PROBLEM STATEMENT:
Reproduce the material word for word, from its start through the line containing "dist [0.224669, -0.798869]", and leave the pictures out of your copy.

INFORMATION PROVIDED:
⁂

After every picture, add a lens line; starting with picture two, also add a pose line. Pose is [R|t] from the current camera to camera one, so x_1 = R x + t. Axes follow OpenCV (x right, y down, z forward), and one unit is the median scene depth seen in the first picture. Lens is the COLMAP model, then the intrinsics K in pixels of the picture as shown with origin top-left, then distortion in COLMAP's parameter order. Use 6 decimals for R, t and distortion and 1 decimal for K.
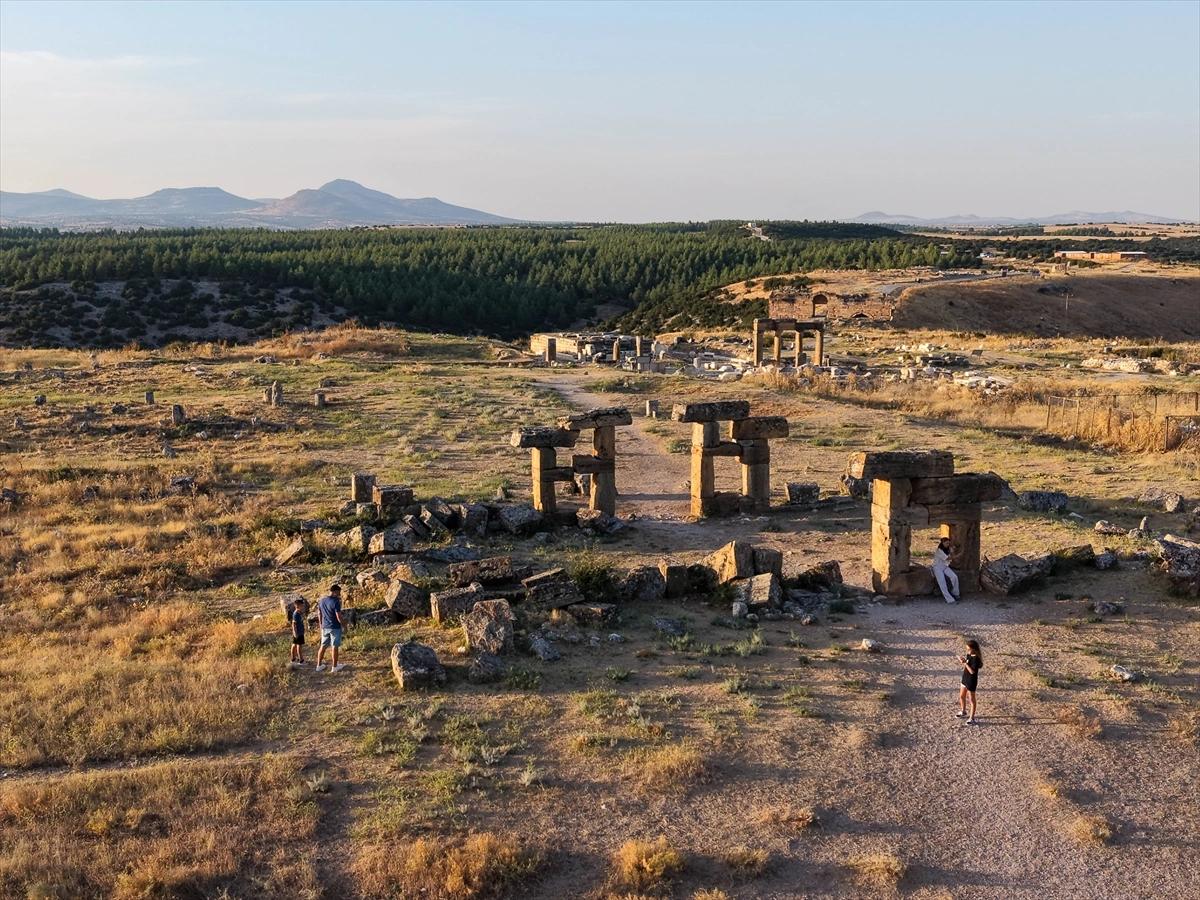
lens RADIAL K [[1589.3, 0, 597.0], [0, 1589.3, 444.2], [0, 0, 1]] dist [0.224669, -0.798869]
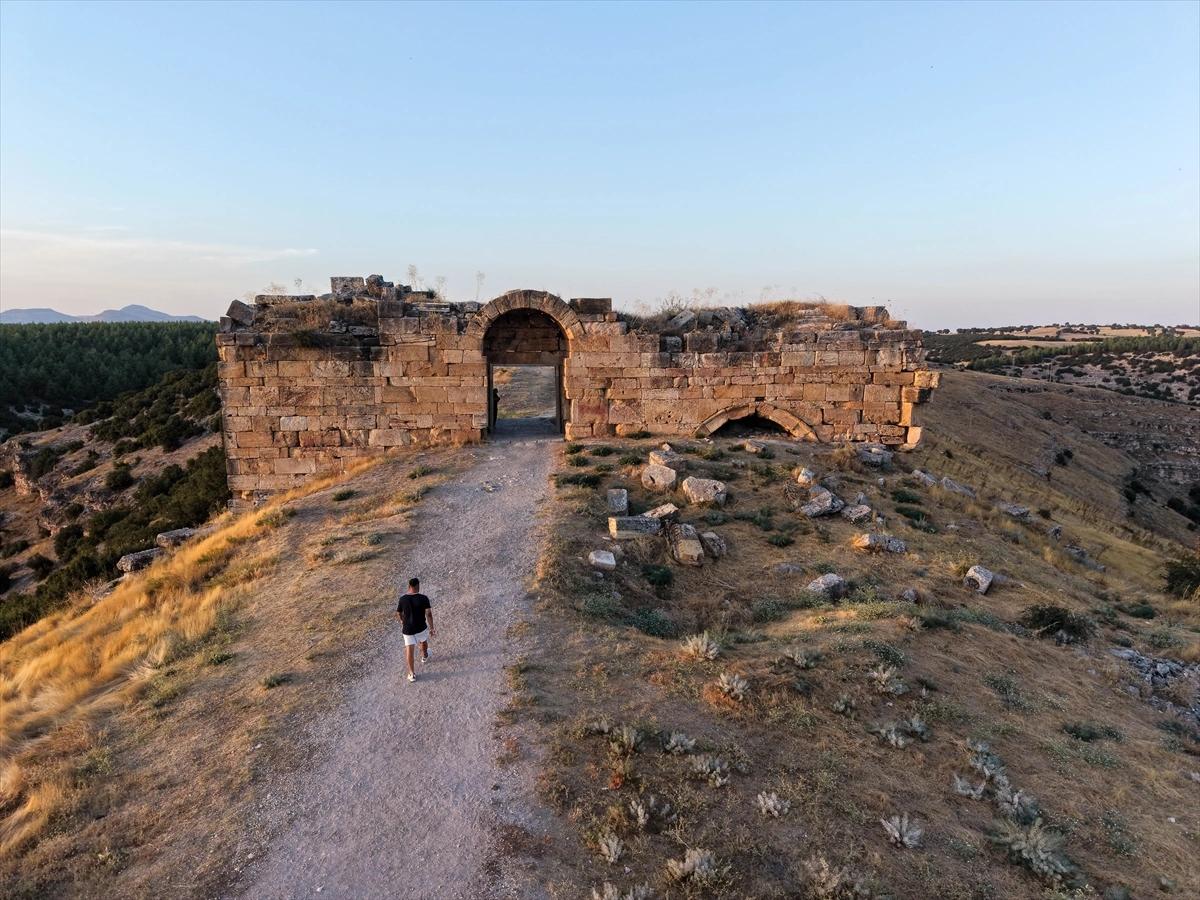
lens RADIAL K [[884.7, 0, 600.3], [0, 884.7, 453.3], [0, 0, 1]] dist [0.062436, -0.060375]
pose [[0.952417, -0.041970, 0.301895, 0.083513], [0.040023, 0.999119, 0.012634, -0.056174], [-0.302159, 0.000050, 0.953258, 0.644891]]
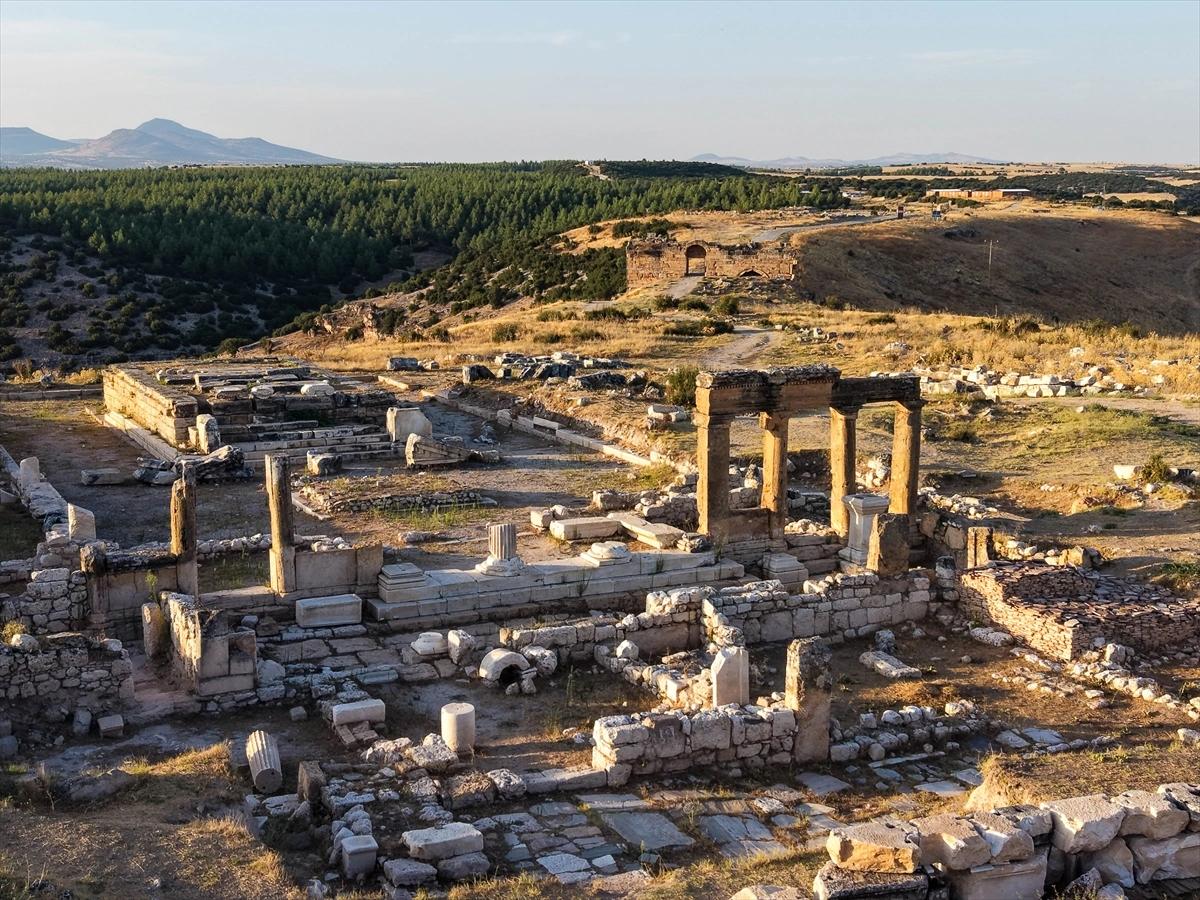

⁂

RESULT OF THIS TASK:
After every picture, add a lens line; starting with picture two, also add a pose line. Pose is [R|t] from the current camera to camera one, so x_1 = R x + t. Axes follow OpenCV (x right, y down, z forward), and one unit is the median scene depth seen in the first picture. Lens is the COLMAP model, then the intrinsics K in pixels of the picture as shown with origin top-left, then distortion in COLMAP's parameter order. Use 6 decimals for R, t and distortion and 1 decimal for K.
lens RADIAL K [[1589.3, 0, 597.0], [0, 1589.3, 444.2], [0, 0, 1]] dist [0.224669, -0.798869]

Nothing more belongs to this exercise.